The discovery that LPCAT1 orchestrates mitochondrial bioenergetics adds a fresh layer to the evolving narrative of cancer metabolism. While glycolytic reprogramming has dominated the field, head and neck squamous cell carcinoma now appears to exploit phospholipid‑driven oxidative phosphorylation for aggressive growth. By reshaping mitochondrial membrane composition, LPCAT1 creates a lipid environment that stabilizes COX17, a critical assembly factor for complex IV, thereby accelerating electron transport and ATP production. This metabolic shift equips tumor cells with the energy surplus needed to proliferate, invade, and resist conventional therapies.

Mechanistically, LPCAT1 catalyzes the acylation of lysophosphatidylcholine, generating phosphatidylcholine species that integrate into the inner mitochondrial membrane.
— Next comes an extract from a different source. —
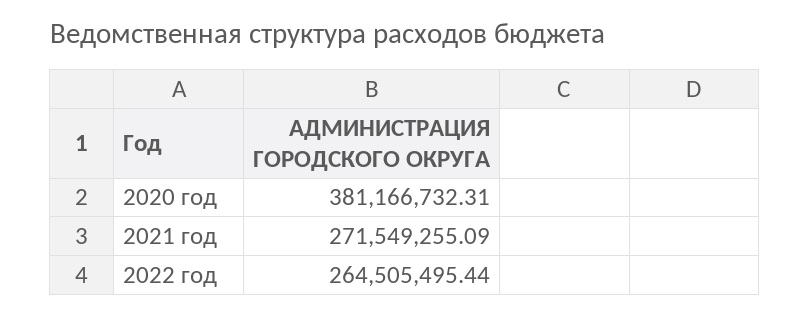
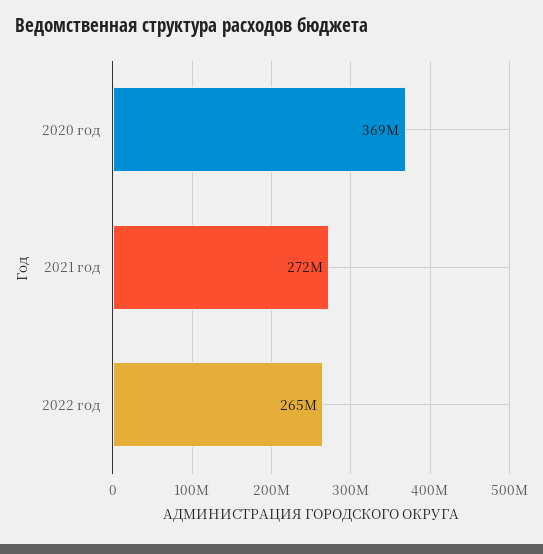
2020 год: 381166732.31 -> 369000000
These lipids enhance COX17’s binding affinity and promote efficient cytochrome c oxidase assembly, reducing reactive oxygen species while maintaining high respiratory flux. The resulting boost in oxidative phosphorylation not only fuels biosynthetic pathways but also mitigates oxidative stress, a dual advantage that supports tumor survival in hypoxic niches. Pre‑clinical models demonstrate that silencing LPCAT1 disrupts this axis, leading to diminished respiration, lower ATP levels, and increased cell death.
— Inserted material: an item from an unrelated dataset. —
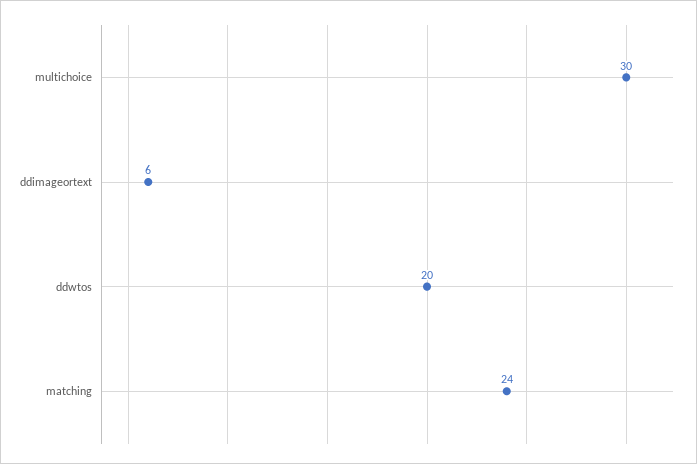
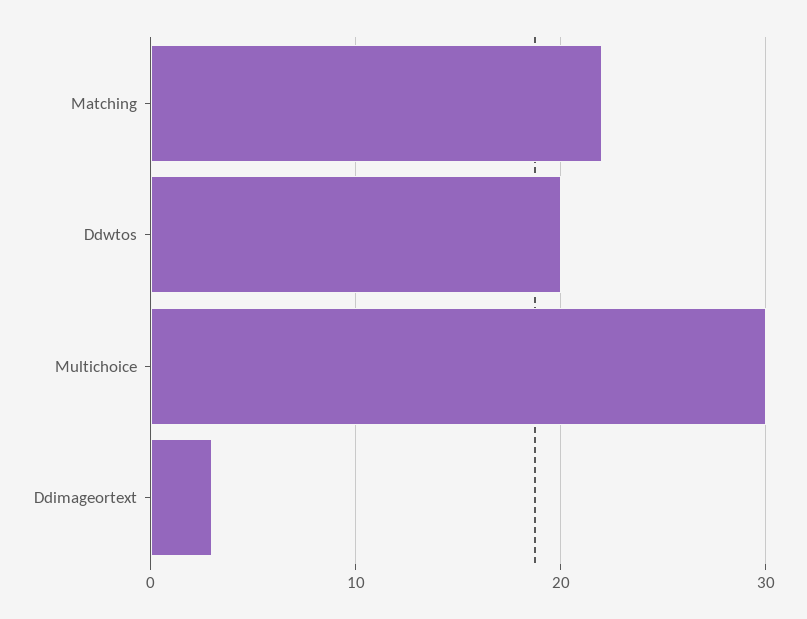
ddimageortext: 6 -> 3
matching: 24 -> 22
Clinically, the LPCAT1‑COX17 signature emerges as both a prognostic biomarker and a therapeutic foothold. Elevated expression correlates with advanced tumor stage and reduced overall survival, suggesting its utility in risk stratification. Pharmacologically, small‑molecule inhibitors or RNA‑based approaches targeting LPCAT1 could blunt mitochondrial respiration, sensitizing tumors to chemotherapy or immune‑checkpoint blockade. Ongoing research aims to validate combination regimens that exploit this metabolic weakness across multiple cancer types, potentially ushering in a new class of metabolism‑centric oncology drugs. The findings underscore the importance of integrating lipidomics with mitochondrial physiology to uncover actionable cancer vulnerabilities.